Chicken -- VNC client program for accessing Linux screens. Formerly "Chicken of the VNC."
Microsoft Remote Desktop -- remote desktop client for accessing Windows screens.
Skype -- I use this for video conferencing with students who are likewise equiped.
Bonjour for Windows -- allows my Windows systems and virtual machines to print to my Mac-connected printers.
Daily Comics -- widget for Dashboard.
Parallels 6.0 -- I've tried VMWare Fusion but Parallels seems to be better integrated into OS X. Early versions of Parallels were flakey, support has been lackluster, and each interim upgrade a hazard, but they finally have their act together with a smooth running product.
Bartender -- This has nothing to do with beverages but everything to do with tending the Menu Bar at the top of the screen. That row of icons on the right gets so big as to interfere with menu items. Bartender merges the ones you don't want to see all the time into a secondary bar. Probably the most useful utility I've obtained in recent years.
Onyx -- a good way to do system cleanups and set hidden options.
Disk Inventory X -- graphically view disk utilization.
iStat -- widget for DashBoard that shows system status. I use the Nano version on the MacBook and the Pro version on the iMac.
A Better File Rename -- I used to use Renamer4Mac, which was free. I got this one from a MacUpdate bundle. Runs as a service.
Stuffit Expander -- for those increasingly rare Stuffit format archives.
BetterTouchTool -- provides the capability to program additional multi-touch gestures and modify existing gestures in the MacBook touch pad and the new Magic Mouse. Also will snap windows to edges and corners of the screen, like on Windows 7. Particularly dramatic for Magic Mouse users since that mouse has less built-in features than the previous Mighty Mouse. I use the similar BetterSnapTool on my MacBook Pro.
MenuPop -- makes the top menu bar a popup. This is very convenient when working on a second display in a multiple monitor setup or on a single large display. Useful on my iMac which has a second display. Works from keyboard, which is also a plus.

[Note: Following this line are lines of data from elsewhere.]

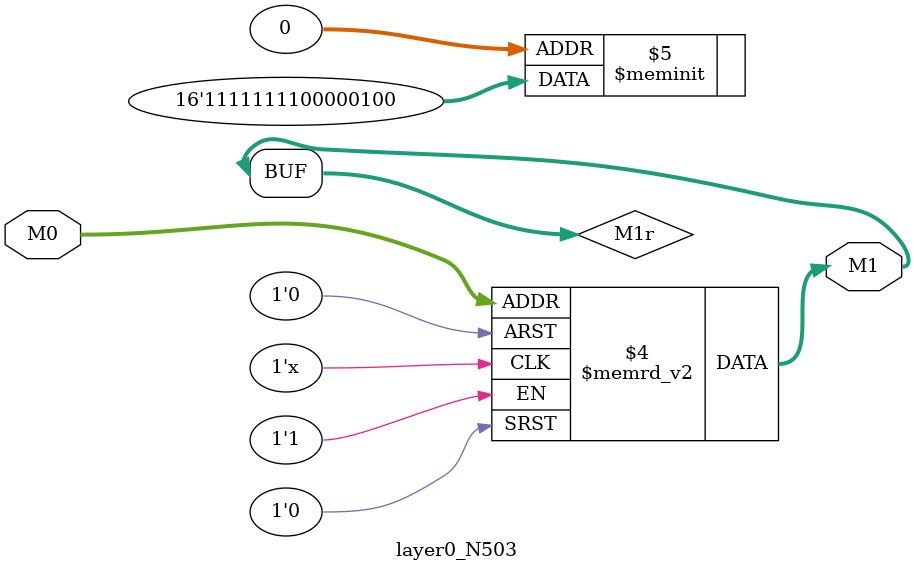
<source format=v>
module layer0_N503 ( input [2:0] M0, output [1:0] M1 );

	(*rom_style = "distributed" *) reg [1:0] M1r;
	assign M1 = M1r;
	always @ (M0) begin
		case (M0)
			3'b000: M1r = 2'b00;
			3'b100: M1r = 2'b11;
			3'b010: M1r = 2'b00;
			3'b110: M1r = 2'b11;
			3'b001: M1r = 2'b01;
			3'b101: M1r = 2'b11;
			3'b011: M1r = 2'b00;
			3'b111: M1r = 2'b11;

		endcase
	end
endmodule

</source>
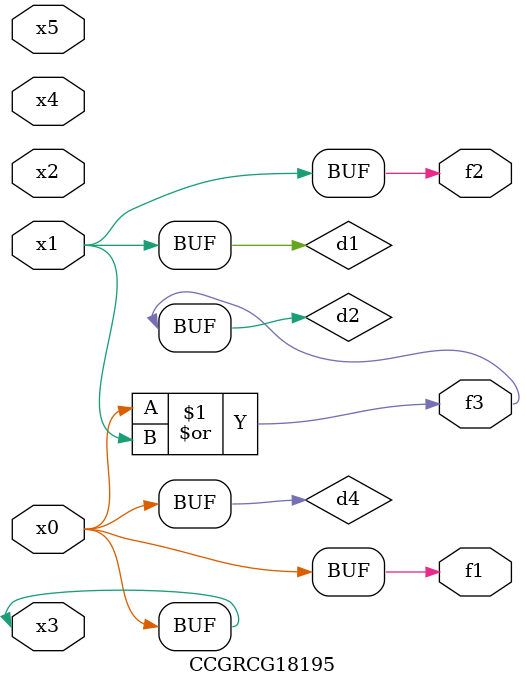
<source format=v>
module CCGRCG18195(
	input x0, x1, x2, x3, x4, x5,
	output f1, f2, f3
);

	wire d1, d2, d3, d4;

	and (d1, x1);
	or (d2, x0, x1);
	nand (d3, x0, x5);
	buf (d4, x0, x3);
	assign f1 = d4;
	assign f2 = d1;
	assign f3 = d2;
endmodule

</source>
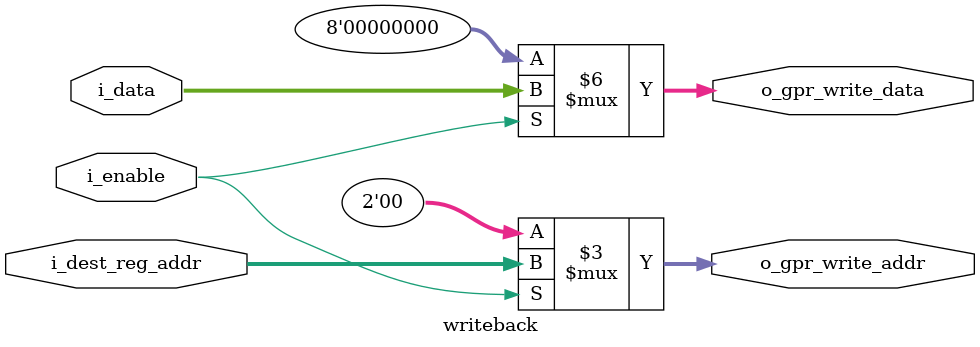
<source format=v>
`timescale 1ns / 1ps


module writeback(
    input i_enable,  
    input [1:0]i_dest_reg_addr, 
    input [7:0] i_data,
    output reg [7:0] o_gpr_write_data,
    output reg [1:0] o_gpr_write_addr
    );
    
    always @(*) begin 
        if(i_enable) begin
            o_gpr_write_data = i_data ; 
            o_gpr_write_addr = i_dest_reg_addr; 
        end else begin 
          o_gpr_write_data = 8'b0; 
          o_gpr_write_addr = 2'b0;   
        end 
    end
    
//    always @(posedge clk or posedge reset) begin
//        if(reset) begin
//            output_results <= 8'b0; 
//            destReg <= 2'b0; 
//            end
//        else if(enable) begin 
//            output_results <= results; 
//            destReg <= inputReg; 
//        end
        
//    end
    
endmodule

</source>
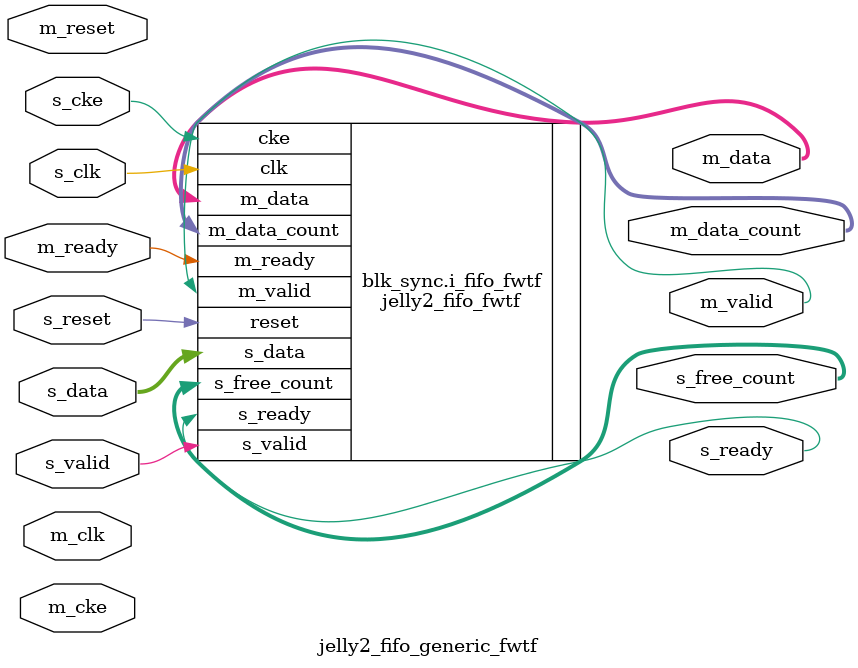
<source format=sv>



`timescale 1ns / 1ps
`default_nettype none



module jelly2_fifo_generic_fwtf
        #(
            parameter   bit     ASYNC       = 0,
            parameter   int     DATA_WIDTH  = 8,
            parameter   int     PTR_WIDTH   = 10,
            parameter   bit     DOUT_REGS   = 0,
            parameter           RAM_TYPE    = "block",
            parameter   bit     LOW_DEALY   = 0,
            parameter   bit     S_REGS      = 0,
            parameter   bit     M_REGS      = 1
        )
        (
            // slave port
            input   wire                        s_reset,
            input   wire                        s_clk,
            input   wire                        s_cke,
            input   wire    [DATA_WIDTH-1:0]    s_data,
            input   wire                        s_valid,
            output  wire                        s_ready,
            output  wire    [PTR_WIDTH:0]       s_free_count,
            
            // master port
            input   wire                        m_reset,
            input   wire                        m_clk,
            input   wire                        m_cke,
            output  wire    [DATA_WIDTH-1:0]    m_data,
            output  wire                        m_valid,
            input   wire                        m_ready,
            output  wire    [PTR_WIDTH:0]       m_data_count
        );
    
    
    generate
    if ( ASYNC ) begin : blk_async
        jelly2_fifo_async_fwtf
                #(
                    .DATA_WIDTH     (DATA_WIDTH),
                    .PTR_WIDTH      (PTR_WIDTH == 0 ? 1 : PTR_WIDTH),
                    .DOUT_REGS      (DOUT_REGS),
                    .RAM_TYPE       (RAM_TYPE),
                    .S_REGS         (S_REGS),
                    .M_REGS         (M_REGS)
                )
            i_fifo_async_fwtf
                (
                    .s_reset        (s_reset),
                    .s_clk          (s_clk),
                    .s_cke          (s_cke),
                    .s_data         (s_data),
                    .s_valid        (s_valid),
                    .s_ready        (s_ready),
                    .s_free_count   (s_free_count),
                    
                    .m_reset        (m_reset),
                    .m_clk          (m_clk),
                    .m_cke          (m_cke),
                    .m_data         (m_data),
                    .m_valid        (m_valid),
                    .m_ready        (m_ready),
                    .m_data_count   (m_data_count)
                );
    end
    else begin : blk_sync
        jelly2_fifo_fwtf
                #(
                    .DATA_WIDTH     (DATA_WIDTH),
                    .PTR_WIDTH      (PTR_WIDTH),
                    .DOUT_REGS      (DOUT_REGS),
                    .RAM_TYPE       (RAM_TYPE),
                    .LOW_DEALY      (LOW_DEALY),
                    .S_REGS         (S_REGS),
                    .M_REGS         (M_REGS)
                )
            i_fifo_fwtf
                (
                    .reset          (s_reset),
                    .clk            (s_clk),
                    .cke            (s_cke),

                    .s_data         (s_data),
                    .s_valid        (s_valid),
                    .s_ready        (s_ready),
                    .s_free_count   (s_free_count),
                    
                    .m_data         (m_data),
                    .m_valid        (m_valid),
                    .m_ready        (m_ready),
                    .m_data_count   (m_data_count)
                );
    end
    endgenerate
    
endmodule


`default_nettype wire


// end of file

</source>
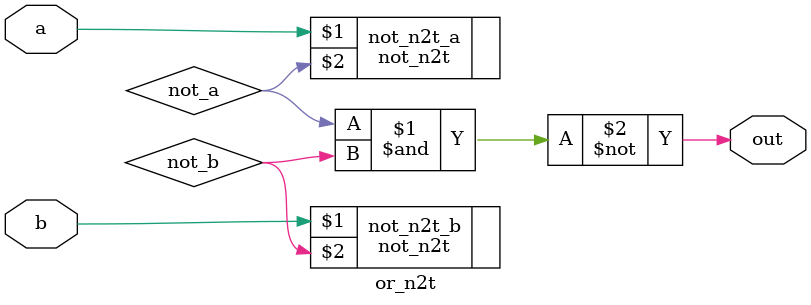
<source format=sv>
`ifndef not_n2t
   `include "not_n2t.sv"
`endif
`define or_n2t 1

module or_n2t(input a, input b, output out);
   wire not_b;
   wire not_a;
   not_n2t not_n2t_a(a, not_a);
   not_n2t not_n2t_b(b, not_b);
   nand or_ab(out, not_a, not_b);
endmodule

</source>
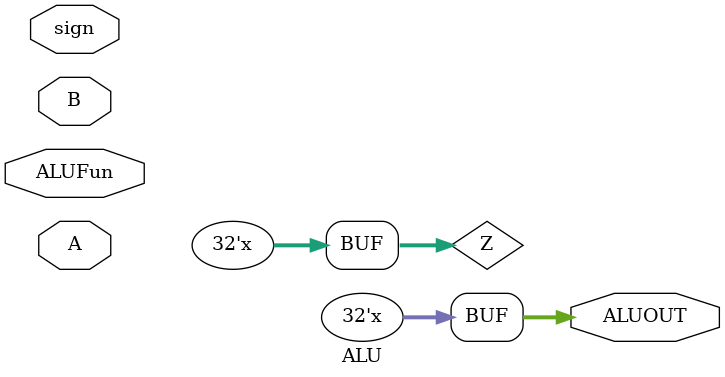
<source format=v>
module Shift_Left(
	input [31:0]B,
	input [4:0]A,
	output [31:0]Shift
);
	
	wire [31:0]Shift1,Shift2,Shift3,Shift4;
	assign Shift1 = A[4]?{B[15:0],{16{1'b0}}}:B;
	assign Shift2 = A[3]?{Shift1[23:0],{8{1'b0}}}:Shift1;
	assign Shift3 = A[2]?{Shift2[27:0],{4{1'b0}}}:Shift2;
	assign Shift4 = A[1]?{Shift3[29:0],{2{1'b0}}}:Shift3;
	assign Shift  = A[0]?{Shift4[30:0],1'b0}:Shift4;
	
endmodule

module Shift_Right(
	input sign,
	input [31:0]B,
	input [4:0]A,
	output [31:0]Shift
);
	
	wire [31:0]Shift1,Shift2,Shift3,Shift4;
	assign Shift1 = A[4]?{{16{sign}},B[31:16]}:B;
	assign Shift2 = A[3]?{{8{sign}},Shift1[31:8]}:Shift1;
	assign Shift3 = A[2]?{{4{sign}},Shift2[31:4]}:Shift2;
	assign Shift4 = A[1]?{{2{sign}},Shift3[31:2]}:Shift3;
	assign Shift  = A[0]?{sign,Shift4[30:1]}:Shift4;
endmodule

module ALU(
    input [31:0] A,
	input [31:0] B,
	input [5:0] ALUFun,
	input sign,
	output [31:0] ALUOUT
	);
	
	reg [31:0]Math,Cmp,Logic,Shift,Z;
	
	assign Zero = (Math == 0);
	assign N = sign && Math[31];
	assign V = sign?
				(ALUFun[0]? ((A[31]^B[31])&&(A[31]^Math[31])) : ((A[31]^Math[31])&&(B[31]^Math[31])))
				:(ALUFun[0]? (A<B) : ((A[31]&&B[31]) || (A[31]||B[31])&&(~Math[31])));
				
	wire [31:0]sll,srl,sra;
	Shift_Left Sh1(B,A[4:0],sll);
	Shift_Right Sh2(1'b0,B,A[4:0],srl);
	Shift_Right Sh3(B[31],B,A[4:0],sra);
	
	always @(*)
	begin
		case(ALUFun[0])
			0:			Math <= A+B;
			1:			Math <= A+(~B)+1;
		endcase
		case(ALUFun[3:0])
			4'b1000:	Logic <= A&B;
			4'b1110:	Logic <= A|B;
			4'b0110:	Logic <= A^B;
			4'b0001:	Logic <= ~(A|B);
			4'b1010:	Logic <= A;
			default:	Logic <= 0;
		endcase
		case(ALUFun[1:0])
			2'b00:		Shift <= sll;			//Shift <= (B << A[4:0]);
			2'b01:		Shift <= srl;			//Shift <= (B >> A[4:0]);
			2'b11:		Shift <= sra;			//Shift <= ({{32{B[31]}},B} >> A[4:0]);
			default:	Shift <= 0;
		endcase
		case(ALUFun[3:1])
			3'b001:		Cmp <= Zero;
			3'b000:		Cmp <= ~Zero;
			3'b010:		Cmp <= sign?(Math[31]^V):V;
			3'b110:		Cmp <= sign?(A[31]||(A == 0)):(A == 0);
			3'b101:		Cmp <= sign?A[31]:0;
			3'b111:		Cmp <= sign?(~A[31]&&(A != 0)):(A != 0);
			default:	Cmp <= 0;
		endcase
		case(ALUFun[5:4])
			2'b00:		Z <= Math;
			2'b01:		Z <= Logic;
			2'b10:		Z <= Shift;
			2'b11:		Z <= Cmp;
		endcase
	end
	assign ALUOUT=Z;
endmodule
</source>
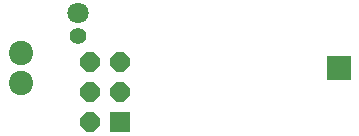
<source format=gbs>
G75*
%MOIN*%
%OFA0B0*%
%FSLAX25Y25*%
%IPPOS*%
%LPD*%
%AMOC8*
5,1,8,0,0,1.08239X$1,22.5*
%
%ADD10R,0.08100X0.08100*%
%ADD11C,0.08100*%
%ADD12C,0.07100*%
%ADD13C,0.05600*%
%ADD14R,0.06506X0.06506*%
%ADD15OC8,0.06506*%
D10*
X0112750Y0040250D03*
D11*
X0006750Y0035250D03*
X0006750Y0045250D03*
D12*
X0025900Y0058545D03*
D13*
X0025900Y0051065D03*
D14*
X0039750Y0022250D03*
D15*
X0029750Y0022250D03*
X0029750Y0032250D03*
X0039750Y0032250D03*
X0039750Y0042250D03*
X0029750Y0042250D03*
M02*

</source>
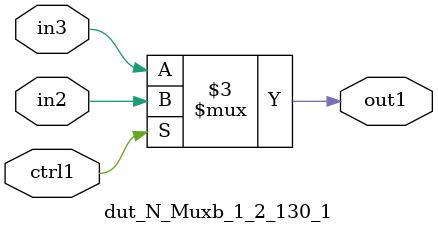
<source format=v>

`timescale 1ps / 1ps


module dut_N_Muxb_1_2_130_1( in3, in2, ctrl1, out1 );

    input in3;
    input in2;
    input ctrl1;
    output out1;
    reg out1;

    
    // rtl_process:dut_N_Muxb_1_2_130_1/dut_N_Muxb_1_2_130_1_thread_1
    always @*
      begin : dut_N_Muxb_1_2_130_1_thread_1
        case (ctrl1) 
          1'b1: 
            begin
              out1 = in2;
            end
          default: 
            begin
              out1 = in3;
            end
        endcase
      end

endmodule



</source>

QUICKSILVER -- I don't use this anymore, instead relying on SpotLight as my program launcher. I never got into the advanced features of this program. I've also tried and rejected Alfred.
Encyclopedia Britannica -- Wikipedia is free and surprisingly faster to use. Of course Wikipedia isn't authoritative and I haven't removed the Encyclopedia, but I don't use it any more.
Coconut Battery -- A free utility to display everything you want to know about your battery. But I've discovered all that information is available anyway.
DockStar -- shows count of unread messages in different categories on the dock. This should have been built-in the Mail program. However I decided it wasn't really necessary.
Calico -- a panorama stitcher that is easy to use but has few controls -- either it does the job or it fails miserably with no recourse. I just think Hugin is better because it handles the tricky situations that keep coming up.
Stomp -- format conversion (transcoding). I got a good deal with this when I bought iShow U Pro, but it isn't reliable and I mostly use Handbrake now.
Cyberduck -- A nice FTP/SCP program but I've switched to using ForkLift.